David Green

David Green (Books) is the imprint under which I published booklets of my own poems. The original allocation of ISBN numbers is used up now, though. The 'Collected Poems' are now available as a pdf. The website is now what it has become, often more about music than books and not so often about poems. It will be about whatever suggests itself.

Thursday, 12 March 2020

Ensemble Concertante at Portsmouth Live!

Ensemble Concertante, Portsmouth Cathedral, Mar 12.

My first walk along the seafront since last September was a gusty one. There's a lot of air down there on a day like today. Which I thought was a good, contrived way of introducing the idea of wind instruments - Ensemble Concertante are four clarinets, which I don't see often among the piano, violin, cello and vocal music.
They began with an arrangement of the first movement of William Boyce's Symphony no. 1. Wonderful.

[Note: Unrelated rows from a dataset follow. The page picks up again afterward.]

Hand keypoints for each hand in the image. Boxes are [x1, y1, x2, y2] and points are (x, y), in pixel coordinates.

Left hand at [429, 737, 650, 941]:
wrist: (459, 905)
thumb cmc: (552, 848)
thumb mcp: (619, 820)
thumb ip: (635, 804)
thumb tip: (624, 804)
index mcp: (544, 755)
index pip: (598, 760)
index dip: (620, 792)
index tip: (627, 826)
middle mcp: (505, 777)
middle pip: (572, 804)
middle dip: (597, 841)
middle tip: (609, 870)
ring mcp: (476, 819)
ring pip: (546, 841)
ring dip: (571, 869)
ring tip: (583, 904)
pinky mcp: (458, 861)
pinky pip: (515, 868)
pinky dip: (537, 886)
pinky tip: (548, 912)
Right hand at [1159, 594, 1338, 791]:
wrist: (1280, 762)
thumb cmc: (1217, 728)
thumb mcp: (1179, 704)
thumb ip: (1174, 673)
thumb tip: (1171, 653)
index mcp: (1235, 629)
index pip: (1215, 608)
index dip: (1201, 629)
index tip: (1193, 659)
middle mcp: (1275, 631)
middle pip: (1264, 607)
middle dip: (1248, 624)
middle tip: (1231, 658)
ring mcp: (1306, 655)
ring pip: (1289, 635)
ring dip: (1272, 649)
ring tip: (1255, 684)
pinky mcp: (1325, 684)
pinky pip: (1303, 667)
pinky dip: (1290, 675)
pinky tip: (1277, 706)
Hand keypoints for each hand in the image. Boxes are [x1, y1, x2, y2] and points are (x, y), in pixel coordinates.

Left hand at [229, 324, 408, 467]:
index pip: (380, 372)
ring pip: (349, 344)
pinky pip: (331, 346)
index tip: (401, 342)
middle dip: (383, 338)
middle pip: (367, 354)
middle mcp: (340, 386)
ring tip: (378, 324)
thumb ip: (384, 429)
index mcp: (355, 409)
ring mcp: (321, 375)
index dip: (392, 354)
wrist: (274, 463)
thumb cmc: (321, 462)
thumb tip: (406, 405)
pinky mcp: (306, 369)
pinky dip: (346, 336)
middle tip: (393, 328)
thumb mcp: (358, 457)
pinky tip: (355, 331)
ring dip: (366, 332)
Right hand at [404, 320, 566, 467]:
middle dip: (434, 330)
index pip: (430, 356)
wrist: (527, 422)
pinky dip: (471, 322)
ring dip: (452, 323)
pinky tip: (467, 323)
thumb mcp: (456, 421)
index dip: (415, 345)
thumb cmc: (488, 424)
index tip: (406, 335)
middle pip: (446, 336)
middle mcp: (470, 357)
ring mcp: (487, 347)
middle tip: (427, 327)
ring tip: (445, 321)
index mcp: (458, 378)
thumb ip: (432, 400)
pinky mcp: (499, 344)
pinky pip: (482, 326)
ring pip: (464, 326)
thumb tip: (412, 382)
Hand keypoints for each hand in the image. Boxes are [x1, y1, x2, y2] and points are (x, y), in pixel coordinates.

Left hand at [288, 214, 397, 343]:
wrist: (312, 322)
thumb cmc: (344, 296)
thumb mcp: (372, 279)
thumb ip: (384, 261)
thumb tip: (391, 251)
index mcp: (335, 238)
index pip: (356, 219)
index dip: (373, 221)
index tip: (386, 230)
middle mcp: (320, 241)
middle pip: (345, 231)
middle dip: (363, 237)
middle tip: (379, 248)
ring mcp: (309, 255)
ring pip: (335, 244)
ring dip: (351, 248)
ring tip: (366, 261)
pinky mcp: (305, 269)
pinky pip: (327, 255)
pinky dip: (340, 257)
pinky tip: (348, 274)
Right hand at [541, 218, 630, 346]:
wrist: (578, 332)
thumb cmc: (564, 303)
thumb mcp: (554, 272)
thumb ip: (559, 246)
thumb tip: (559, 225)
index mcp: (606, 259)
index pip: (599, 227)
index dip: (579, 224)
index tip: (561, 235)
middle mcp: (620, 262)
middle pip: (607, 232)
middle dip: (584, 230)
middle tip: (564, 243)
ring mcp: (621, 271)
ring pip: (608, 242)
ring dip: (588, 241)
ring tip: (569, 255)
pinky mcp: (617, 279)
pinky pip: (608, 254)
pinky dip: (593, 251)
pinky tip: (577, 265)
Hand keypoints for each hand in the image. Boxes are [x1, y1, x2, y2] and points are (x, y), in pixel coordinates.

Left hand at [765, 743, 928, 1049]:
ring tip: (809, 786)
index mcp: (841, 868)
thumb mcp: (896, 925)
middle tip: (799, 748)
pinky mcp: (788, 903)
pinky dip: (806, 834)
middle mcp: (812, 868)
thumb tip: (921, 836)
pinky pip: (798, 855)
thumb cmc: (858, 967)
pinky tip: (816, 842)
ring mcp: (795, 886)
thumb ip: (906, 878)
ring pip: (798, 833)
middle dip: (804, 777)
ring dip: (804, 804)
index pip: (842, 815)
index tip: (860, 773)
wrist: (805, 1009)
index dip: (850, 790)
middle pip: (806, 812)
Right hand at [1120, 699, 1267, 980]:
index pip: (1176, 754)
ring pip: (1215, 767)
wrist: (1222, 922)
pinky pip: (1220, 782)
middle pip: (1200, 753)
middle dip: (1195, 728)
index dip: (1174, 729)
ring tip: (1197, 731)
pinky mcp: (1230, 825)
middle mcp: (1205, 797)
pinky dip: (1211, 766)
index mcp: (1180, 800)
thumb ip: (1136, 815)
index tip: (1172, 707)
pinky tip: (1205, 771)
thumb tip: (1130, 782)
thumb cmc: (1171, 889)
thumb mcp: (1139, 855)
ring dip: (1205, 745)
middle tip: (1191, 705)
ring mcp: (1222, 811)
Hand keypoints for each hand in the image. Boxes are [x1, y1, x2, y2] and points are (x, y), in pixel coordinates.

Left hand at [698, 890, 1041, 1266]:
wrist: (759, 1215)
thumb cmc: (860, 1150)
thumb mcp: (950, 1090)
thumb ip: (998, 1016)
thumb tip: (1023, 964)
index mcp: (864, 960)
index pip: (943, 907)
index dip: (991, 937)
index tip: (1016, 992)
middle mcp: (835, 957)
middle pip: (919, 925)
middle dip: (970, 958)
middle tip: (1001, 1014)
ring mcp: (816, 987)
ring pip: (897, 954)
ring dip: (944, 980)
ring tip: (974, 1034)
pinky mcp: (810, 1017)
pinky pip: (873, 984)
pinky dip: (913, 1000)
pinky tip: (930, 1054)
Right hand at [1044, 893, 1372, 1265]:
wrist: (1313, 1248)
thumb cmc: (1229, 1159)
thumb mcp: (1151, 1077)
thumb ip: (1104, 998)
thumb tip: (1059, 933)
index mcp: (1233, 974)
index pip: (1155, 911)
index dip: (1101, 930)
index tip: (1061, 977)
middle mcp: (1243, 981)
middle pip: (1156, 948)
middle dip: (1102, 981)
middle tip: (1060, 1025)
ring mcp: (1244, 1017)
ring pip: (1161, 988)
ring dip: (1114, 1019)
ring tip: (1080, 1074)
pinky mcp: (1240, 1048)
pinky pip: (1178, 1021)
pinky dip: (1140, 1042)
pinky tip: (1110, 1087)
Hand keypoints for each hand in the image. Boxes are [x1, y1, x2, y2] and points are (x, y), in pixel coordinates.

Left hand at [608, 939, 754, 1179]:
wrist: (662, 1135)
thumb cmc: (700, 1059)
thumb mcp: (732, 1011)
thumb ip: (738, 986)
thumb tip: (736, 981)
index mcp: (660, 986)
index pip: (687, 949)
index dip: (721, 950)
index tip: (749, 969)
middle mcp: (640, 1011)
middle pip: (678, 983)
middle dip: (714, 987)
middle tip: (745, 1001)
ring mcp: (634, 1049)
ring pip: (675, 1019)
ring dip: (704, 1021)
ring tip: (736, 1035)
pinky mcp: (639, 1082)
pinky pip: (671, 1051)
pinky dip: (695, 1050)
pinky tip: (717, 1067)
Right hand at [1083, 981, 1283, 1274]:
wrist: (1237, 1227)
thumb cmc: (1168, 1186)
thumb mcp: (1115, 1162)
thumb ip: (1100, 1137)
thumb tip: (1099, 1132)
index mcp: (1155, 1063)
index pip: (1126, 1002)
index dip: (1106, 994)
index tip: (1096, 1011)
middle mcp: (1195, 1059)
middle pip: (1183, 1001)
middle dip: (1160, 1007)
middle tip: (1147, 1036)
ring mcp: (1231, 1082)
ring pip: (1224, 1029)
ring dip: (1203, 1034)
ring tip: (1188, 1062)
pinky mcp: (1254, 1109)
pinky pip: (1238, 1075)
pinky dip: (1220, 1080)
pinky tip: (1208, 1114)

I must upgrade my old cassette to a CD, it's been that long since I listened to him. Baroque decoration in four parts. I wouldn't have minded the whole symphony but Ensemble Concertante offer variety and the programme moved on.
The French Suite by Yvonne Desportes was recognizably that, and C20th and thus 'impressionistic' in its evocation of light, and perhaps Ravel. During sunlight, at lunchtime, the stained glass casts its colours onto the stone wall but the music
caught it better than my camera did.
At times, in different ways, both this and the Khasene March evoked Sidney Bechet's 'enormous yes' without the group quite moving into the jazz that their instruments do the flailing bits of so well. And the big one was a bass clarinet not a saxophone's uncle.
The composer Matthew Holloway was there to hear his Scherzo, more contemporary, stop-start and proof enough that the Ensemble are ensemble, with excellent timing and togetherness.
We were kindly put out of our anxities about where we had heard one of the two Gounod pieces before, Marche funebre d'une marionette, and the answer was Hitchcock Presents. Such was the blend of musical genres and between known and new.
The Dansa Latino di Maria del Realby Patrick Hiketick wasn't quite as Latin as the French Suite was French but provided a salsa finale to complete a real excursion into the potential of what is a lightly niche instrument but, wait, tonight's concert on the wireless is Brahms and Stephen Hough and all clarinet so perhaps it's World Clarinet Day and I didn't know.
After the morning wind and the lunchtime sunlight, it was quite severely raining at leaving time so a few minutes of stained glass and remembering George Villiers, 1st Duke of Buckingham, who was assassinated a few yards up the road in 1628, was enough to wait for it to stop, do my bit as a typical Southsea Remain Waitrose customer and come home to see the fruits of my best investment decision of the week- not to put the life savings on Paisley Park in the Stayers Hurdle. Swerving horse racing is saving me a fortune.
Thanks very much to Ensemble Concertante for an enlightening performance and Portsmouth Live! for being there. Maybe we can have the whole Boyce symphony one day.